We define decentralised as an organisation design that uses consensus mechanisms and cryptographic primitives to ensure trust among actors who are decentralised across time and space. Conversely, an autonomous organisation is one that is run completely by immutable code, in which decision-making is automated using smart contracts and governance is embedded in the code. A decentralised organisation does not have to be autonomous, but an autonomous organisation has to be decentralised.

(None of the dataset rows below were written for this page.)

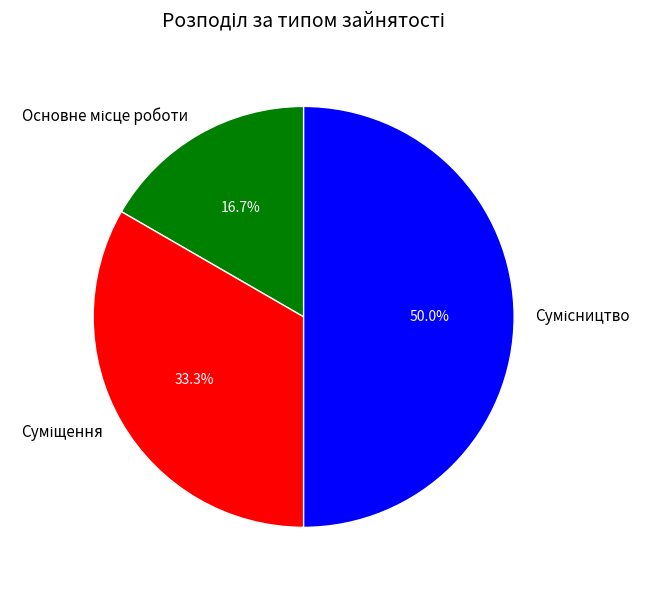

Does any single category account for the majority?

No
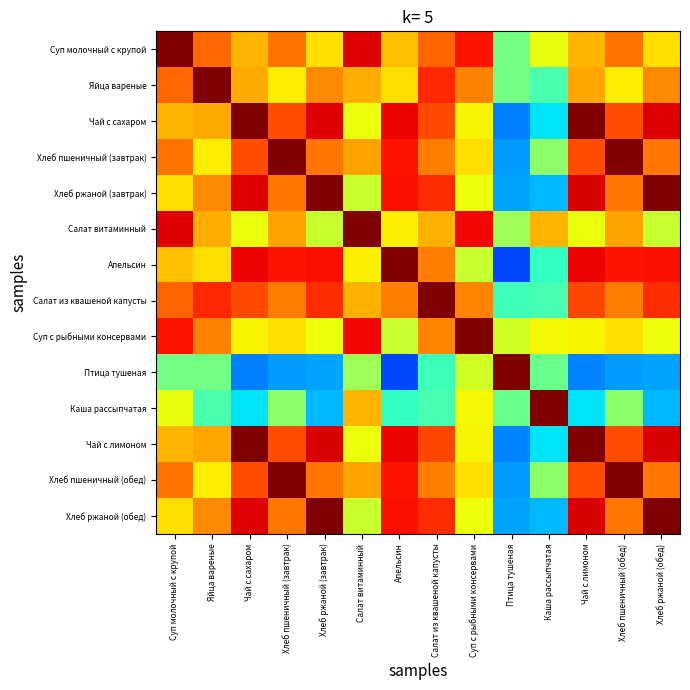

Which series has the largest range (max minus min)?

Апельсин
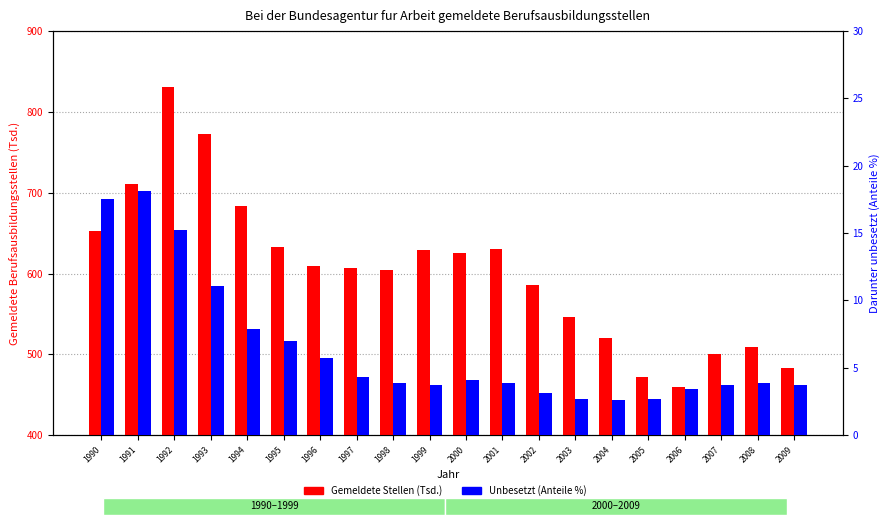

Between 1992 and 2004, which series saw the biggest shift?

Gemeldete Berufsausbildungsstellen (Tsd.)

Table 1: Traditional and new decentralised organisations
DAOs and a Delegative Leadership Style
Decentralised and autonomous organisations rely heavily on a delegative style enabled by extensive applications of IT. The more an organisation applies distributed ledger technology, the more it moves to a delegative style, and the more decisions are delegated or even automated, while trust (within and among organisations) becomes replaced by mathematics. When that occurs, autonomous software algorithms will solely guide actors’ interactions, and organisations will move from ‘social entities’ to ‘artificial entities’. Individuals no longer represent the most vital element of an organisation, but code does. As such, a DAO is the next phase in the evolution of organisation design, which will require new research to understand how existing theories are affected by this new form of organising.
New forms of organisation design, both decentralised and autonomous, will likely appear due to the emergence of Blockchain and smart contracts. By ensuring a single version of the truth of ownership, Blockchain removes the need for trusted intermediaries and enables irrefutable transactions and decisions to be executed automatically and autonomously across time and space. Organisations that apply Blockchain are increasingly unifying with a distributed network organisation, as part of the ‘Internet of Value’. When organisations start using smart contracts that are deployed on a blockchain, they move towards becoming a DAO in which actors of all kinds self-organise to create value. Governance, whether implemented within a code or ensured through the right processes within an organisation, is vital because of the irrevocable code that is deployed and the data that are stored on a blockchain. In addition, DAOs must ensure they comply with regulatory requirements, which may or may not be contradictory.
Overall, Blockchain offers tremendous opportunity for organisations to create value, develop new products and services, automate strategic decision-making and reduce intermediaries, resulting in new forms of organisation design. However, significantly more research is required to overcome the considerable governance and technological challenges involved therein.